Major shift in energy investment needed to meet climate goals

Investment into low carbon solutions will have to increase dramatically to have a chance at limiting global warming to two degrees Celsius.

A new study led by scientists at the International Institute for Applied Systems Analysis (IIASA) has found that investment into low carbon solutions will have to increase dramatically for the world to have a chance at limiting global warming to two degrees Celsius, the target established at the Paris Agreement.

According to the researchers, the transformation of the global energy system will only require a modest increase in overall investments, but a major shift away from fossil fuels and toward renewable energy is mandatory.

At the Paris Agreement in 2015, many countries defined Nationally Determined Contributions (NDCs), or plans to reduce their greenhouse gas emissions. The study finds that current incentives, including the NDCs, will not be sufficient to produce the “pronounced change” that is needed to successfully reshape the energy system.

Investments in low carbon energy and energy efficiency will need to exceed investments in fossil fuels as early as 2025 and then grow far higher to limit global warming to two degrees Celsius. The researchers identified shocking “investment gaps” between what is now spent on carbon alternatives and what must be invested in order to meet the world’s climate target.

To meet the NDCs alone, an additional US$130 billion of investment will be needed by 2030. To achieve the 2°C target, the investment gap is US$320 billion, and for 1.5°C it is US$480 billion.

IIASA researcher David McCollum is the study’s lead author.

“We know that limiting global temperatures to well below 2°C demands that renewables and efficiency scale up rapidly, but few studies have calculated the energy investment needs for a fundamental system transformation, at least not with an eye toward 1.5°C and using multiple scientific modelling frameworks running side-by-side,” explained McCollum.

The six tools used by the researchers to model different scenarios, which are known as integrated assessment models, are often used by experts to evaluate the costs, potential, and consequences of different energy, climate, and human development conditions in the future.

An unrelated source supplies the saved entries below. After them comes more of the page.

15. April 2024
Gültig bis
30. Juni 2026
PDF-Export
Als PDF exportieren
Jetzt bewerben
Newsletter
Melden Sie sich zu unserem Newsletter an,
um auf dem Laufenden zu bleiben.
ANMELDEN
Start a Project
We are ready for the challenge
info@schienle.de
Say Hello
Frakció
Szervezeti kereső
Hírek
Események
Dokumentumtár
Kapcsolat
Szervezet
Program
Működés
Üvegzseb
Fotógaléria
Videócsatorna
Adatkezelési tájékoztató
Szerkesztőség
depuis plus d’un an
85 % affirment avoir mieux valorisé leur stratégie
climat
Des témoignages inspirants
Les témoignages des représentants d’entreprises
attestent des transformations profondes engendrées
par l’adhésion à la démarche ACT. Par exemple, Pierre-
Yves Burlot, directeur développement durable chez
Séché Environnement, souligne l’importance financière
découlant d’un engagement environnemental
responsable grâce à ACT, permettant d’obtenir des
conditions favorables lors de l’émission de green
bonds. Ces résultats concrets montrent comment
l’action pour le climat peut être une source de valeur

“This is the first scientific study to conduct a systematic and detailed analysis of the energy investment needs for futures including the very ambitious target of 1.5°C,” said IIASA Energy Program Director Keywan Riahi. “We find that a 1.5C investment strategy will be quite different from one to reach 2°C. Particularly investments into energy transmission and storage as well as for renewables and efficiency would need to be scaled up more rapidly for reaching 1.5°C.”

“On the other hand, both targets (1.5°C and 2°C) will mean that upstream investments into coal extraction and unabated fossil power generation without carbon capture and storage will need to scale down rapidly to avoid further lock-in of the system into fossil fuel infrastructure.”

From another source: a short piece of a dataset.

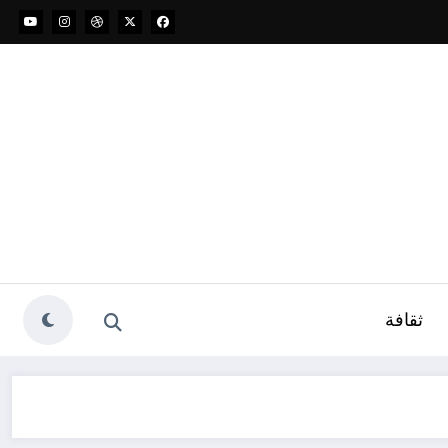
ثقافة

The researchers are hopeful that their findings will be used worldwide by analysts and policymakers working in the areas of energy, climate change, and sustainability.

Study co-author Elmar Kriegler is the vice chair of the research domain “Sustainable Solutions” at the Potsdam Institute for Climate Impact Research (PIK).

“It’s important for  professionals in the finance sector to be aware how much more investment in low carbon solutions is needed if the world is to meet the Paris targets,” said Kriegler. “The NDC pledges are a step in the right direction, though much deeper changes in the energy investment portfolio are clearly necessary.”

The research is published in the journal Nature Energy.